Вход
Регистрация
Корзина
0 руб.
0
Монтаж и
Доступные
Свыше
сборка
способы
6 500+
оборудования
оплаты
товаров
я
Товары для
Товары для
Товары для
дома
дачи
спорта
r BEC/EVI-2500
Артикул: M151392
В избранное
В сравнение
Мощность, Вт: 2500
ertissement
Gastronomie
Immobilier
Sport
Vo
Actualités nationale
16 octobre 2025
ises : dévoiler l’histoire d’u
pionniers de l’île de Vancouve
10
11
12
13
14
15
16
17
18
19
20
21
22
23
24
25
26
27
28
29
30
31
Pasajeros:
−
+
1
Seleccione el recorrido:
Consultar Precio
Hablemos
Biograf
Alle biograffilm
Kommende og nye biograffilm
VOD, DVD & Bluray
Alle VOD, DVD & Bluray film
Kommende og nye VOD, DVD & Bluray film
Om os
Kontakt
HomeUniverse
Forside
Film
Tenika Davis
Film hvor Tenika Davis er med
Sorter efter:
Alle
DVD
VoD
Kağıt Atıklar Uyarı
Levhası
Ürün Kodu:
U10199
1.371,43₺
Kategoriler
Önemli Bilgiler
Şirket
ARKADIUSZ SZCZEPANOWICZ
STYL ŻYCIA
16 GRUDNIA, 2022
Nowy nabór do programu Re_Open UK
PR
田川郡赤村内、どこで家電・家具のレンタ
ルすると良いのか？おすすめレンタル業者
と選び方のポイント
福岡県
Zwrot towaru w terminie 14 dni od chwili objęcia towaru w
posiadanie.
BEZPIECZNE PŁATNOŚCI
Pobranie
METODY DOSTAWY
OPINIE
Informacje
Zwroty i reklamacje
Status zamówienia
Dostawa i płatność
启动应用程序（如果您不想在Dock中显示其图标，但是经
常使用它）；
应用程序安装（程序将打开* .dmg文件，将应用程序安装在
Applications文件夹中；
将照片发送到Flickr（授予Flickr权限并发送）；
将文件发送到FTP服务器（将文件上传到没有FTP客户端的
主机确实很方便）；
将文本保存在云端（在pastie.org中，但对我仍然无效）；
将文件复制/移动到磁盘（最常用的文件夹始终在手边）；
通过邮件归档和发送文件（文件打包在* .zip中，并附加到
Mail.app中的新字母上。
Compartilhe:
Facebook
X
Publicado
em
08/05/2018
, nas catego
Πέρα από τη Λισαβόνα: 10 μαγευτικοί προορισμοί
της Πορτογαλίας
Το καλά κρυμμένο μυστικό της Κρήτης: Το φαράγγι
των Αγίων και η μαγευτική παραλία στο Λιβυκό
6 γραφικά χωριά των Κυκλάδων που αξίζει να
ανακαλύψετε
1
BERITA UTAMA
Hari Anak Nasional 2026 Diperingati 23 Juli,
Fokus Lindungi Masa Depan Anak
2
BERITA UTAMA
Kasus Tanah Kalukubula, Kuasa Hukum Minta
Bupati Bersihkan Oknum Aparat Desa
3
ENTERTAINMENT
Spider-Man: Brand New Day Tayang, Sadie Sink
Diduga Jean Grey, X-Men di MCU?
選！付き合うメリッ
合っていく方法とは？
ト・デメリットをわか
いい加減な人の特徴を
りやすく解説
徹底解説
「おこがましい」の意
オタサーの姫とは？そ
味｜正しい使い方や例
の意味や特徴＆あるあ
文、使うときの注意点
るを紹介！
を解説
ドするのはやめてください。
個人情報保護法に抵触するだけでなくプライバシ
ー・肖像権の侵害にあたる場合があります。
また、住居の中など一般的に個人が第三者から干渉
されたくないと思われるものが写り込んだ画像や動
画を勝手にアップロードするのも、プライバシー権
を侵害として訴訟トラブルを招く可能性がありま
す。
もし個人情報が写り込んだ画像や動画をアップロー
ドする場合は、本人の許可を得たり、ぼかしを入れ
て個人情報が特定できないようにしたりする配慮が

— What is being asked —
Copy the listing word for word, leaving nothing out.

— Exercise output —
Вход
Регистрация
Корзина
0 руб.
0
Монтаж и
Доступные
Свыше
сборка
способы
6 500+
оборудования
оплаты
товаров
я
Товары для
Товары для
Товары для
дома
дачи
спорта
r BEC/EVI-2500
Артикул: M151392
В избранное
В сравнение
Мощность, Вт: 2500
ertissement
Gastronomie
Immobilier
Sport
Vo
Actualités nationale
16 octobre 2025
ises : dévoiler l’histoire d’u
pionniers de l’île de Vancouve
10
11
12
13
14
15
16
17
18
19
20
21
22
23
24
25
26
27
28
29
30
31
Pasajeros:
−
+
1
Seleccione el recorrido:
Consultar Precio
Hablemos
Biograf
Alle biograffilm
Kommende og nye biograffilm
VOD, DVD & Bluray
Alle VOD, DVD & Bluray film
Kommende og nye VOD, DVD & Bluray film
Om os
Kontakt
HomeUniverse
Forside
Film
Tenika Davis
Film hvor Tenika Davis er med
Sorter efter:
Alle
DVD
VoD
Kağıt Atıklar Uyarı
Levhası
Ürün Kodu:
U10199
1.371,43₺
Kategoriler
Önemli Bilgiler
Şirket
ARKADIUSZ SZCZEPANOWICZ
STYL ŻYCIA
16 GRUDNIA, 2022
Nowy nabór do programu Re_Open UK
PR
田川郡赤村内、どこで家電・家具のレンタ
ルすると良いのか？おすすめレンタル業者
と選び方のポイント
福岡県
Zwrot towaru w terminie 14 dni od chwili objęcia towaru w
posiadanie.
BEZPIECZNE PŁATNOŚCI
Pobranie
METODY DOSTAWY
OPINIE
Informacje
Zwroty i reklamacje
Status zamówienia
Dostawa i płatność
启动应用程序（如果您不想在Dock中显示其图标，但是经
常使用它）；
应用程序安装（程序将打开* .dmg文件，将应用程序安装在
Applications文件夹中；
将照片发送到Flickr（授予Flickr权限并发送）；
将文件发送到FTP服务器（将文件上传到没有FTP客户端的
主机确实很方便）；
将文本保存在云端（在pastie.org中，但对我仍然无效）；
将文件复制/移动到磁盘（最常用的文件夹始终在手边）；
通过邮件归档和发送文件（文件打包在* .zip中，并附加到
Mail.app中的新字母上。
Compartilhe:
Facebook
X
Publicado
em
08/05/2018
, nas catego
Πέρα από τη Λισαβόνα: 10 μαγευτικοί προορισμοί
της Πορτογαλίας
Το καλά κρυμμένο μυστικό της Κρήτης: Το φαράγγι
των Αγίων και η μαγευτική παραλία στο Λιβυκό
6 γραφικά χωριά των Κυκλάδων που αξίζει να
ανακαλύψετε
1
BERITA UTAMA
Hari Anak Nasional 2026 Diperingati 23 Juli,
Fokus Lindungi Masa Depan Anak
2
BERITA UTAMA
Kasus Tanah Kalukubula, Kuasa Hukum Minta
Bupati Bersihkan Oknum Aparat Desa
3
ENTERTAINMENT
Spider-Man: Brand New Day Tayang, Sadie Sink
Diduga Jean Grey, X-Men di MCU?
選！付き合うメリッ
合っていく方法とは？
ト・デメリットをわか
いい加減な人の特徴を
りやすく解説
徹底解説
「おこがましい」の意
オタサーの姫とは？そ
味｜正しい使い方や例
の意味や特徴＆あるあ
文、使うときの注意点
るを紹介！
を解説
ドするのはやめてください。
個人情報保護法に抵触するだけでなくプライバシ
ー・肖像権の侵害にあたる場合があります。
また、住居の中など一般的に個人が第三者から干渉
されたくないと思われるものが写り込んだ画像や動
画を勝手にアップロードするのも、プライバシー権
を侵害として訴訟トラブルを招く可能性がありま
す。
もし個人情報が写り込んだ画像や動画をアップロー
ドする場合は、本人の許可を得たり、ぼかしを入れ
て個人情報が特定できないようにしたりする配慮が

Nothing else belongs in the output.